Bipolar Bozukluk Tedavisi
Bipolar bozukluğun tedavisi, hem duygudurum ataklarını kontrol altına almak hem de bireyin uzun vadeli işlevselliğini sürdürebilmesini sağlamak amacıyla planlanır. Bu süreç genellikle çok yönlüdür; ilaç tedavisi, psikoterapi, yaşam tarzı düzenlemeleri ve sosyal destek unsurlarının sağlanmasını bir arada içerir.
Farmakolojik tedavi, bipolar bozukluğun temel taşlarındandır. Duygudurum dengeleyiciler (örneğin lityum) ve antipsikotikler gibi ilaçlar bir çocuk ve genç psikiyatristi gözetiminde kullanılır. İlaçların düzenli kullanımı, manik ya da depresif atakları kontrol altına almaya yardımcı olur ve atakların tekrarını önler. Ancak ilaç tedavisi, kişiye özel doz ve ilaç seçimiyle dikkatle sürdürülmelidir. Kendi kendine ilaç bırakmanın ya da doz değiştirmenin ciddi sonuçlar doğurabileceği unutulmamalıdır.
Psikoterapi, bireyin hastalık sürecini anlamasına, tetikleyici faktörleri tanımasına ve baş etme becerileri geliştirmesine yardımcı olur. Özellikle psikoeğitim, hem bireye hem ailesine bipolar bozukluğun seyri ve yönetimi konusunda bilgi verir. Bilişsel davranışçı terapi, duygu düzenleme, uyku hijyeni ve stres yönetimi üzerinde çalışmak için etkili olabilir.

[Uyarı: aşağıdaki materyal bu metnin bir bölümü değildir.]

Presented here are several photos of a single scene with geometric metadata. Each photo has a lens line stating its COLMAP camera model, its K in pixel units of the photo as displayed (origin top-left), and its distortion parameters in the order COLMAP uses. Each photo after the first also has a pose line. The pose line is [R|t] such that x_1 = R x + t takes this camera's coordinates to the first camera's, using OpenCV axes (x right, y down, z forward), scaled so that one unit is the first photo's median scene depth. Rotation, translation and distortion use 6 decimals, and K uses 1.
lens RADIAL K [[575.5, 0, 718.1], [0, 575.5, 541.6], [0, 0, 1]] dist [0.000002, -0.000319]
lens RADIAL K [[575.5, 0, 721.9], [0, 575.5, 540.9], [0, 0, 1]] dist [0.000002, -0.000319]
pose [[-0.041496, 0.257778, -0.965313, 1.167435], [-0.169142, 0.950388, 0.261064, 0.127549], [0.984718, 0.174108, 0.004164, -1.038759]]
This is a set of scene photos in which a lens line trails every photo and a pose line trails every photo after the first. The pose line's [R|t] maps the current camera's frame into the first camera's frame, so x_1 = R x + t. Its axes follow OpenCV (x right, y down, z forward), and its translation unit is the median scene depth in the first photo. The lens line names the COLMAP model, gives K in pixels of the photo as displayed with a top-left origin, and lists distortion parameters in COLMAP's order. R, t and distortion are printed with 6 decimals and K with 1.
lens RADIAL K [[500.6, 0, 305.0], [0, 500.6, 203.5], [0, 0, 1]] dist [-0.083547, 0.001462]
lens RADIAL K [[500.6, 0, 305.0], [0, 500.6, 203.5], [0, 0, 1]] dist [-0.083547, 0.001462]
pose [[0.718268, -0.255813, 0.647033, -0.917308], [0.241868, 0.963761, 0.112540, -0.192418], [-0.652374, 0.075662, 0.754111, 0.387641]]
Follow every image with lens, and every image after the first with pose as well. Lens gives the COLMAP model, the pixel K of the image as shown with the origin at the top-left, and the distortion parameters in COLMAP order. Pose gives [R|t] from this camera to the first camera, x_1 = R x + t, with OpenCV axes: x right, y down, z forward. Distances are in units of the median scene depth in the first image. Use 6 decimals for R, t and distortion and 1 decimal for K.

Okulun sürece dahil edilmesi, gerekli durumlarda destek eğitim olanaklarının sağlanması, çocuğun veya gencin ihtiyaçlarının farkında olarak buna göre aile ve okul iş birliğinin sağlanması önemli bir destek noktası sağlar.
Rutin yaşam alışkanlıklarının oturtulması, tedavinin bir diğer önemli parçasıdır. Uyku düzeni, dengeli beslenme, düzenli egzersiz ve alkol/madde kullanımından uzak durmak, duygudurumun dengede kalmasına katkı sağlar.
Çocuk ve gençlerde Bipolar Bozukluk semptomlarının doğası ve seyri gereği aileler ve bireyler için zorlayıcı olabilir. Ancak erken tanı, düzenli takip ve etkin tedavi yöntemlerinin kullanımı ile belirtiler kontrol altına alınıp yaşam kalitesi artırılabilir. Bipolar bozukluk uzun vadeli düzenli takip gerektiren, profesyonel destek ve aile işbirliği ile oldukça yüz güldürücü sonuçlar alınabilen bir bozukluktur.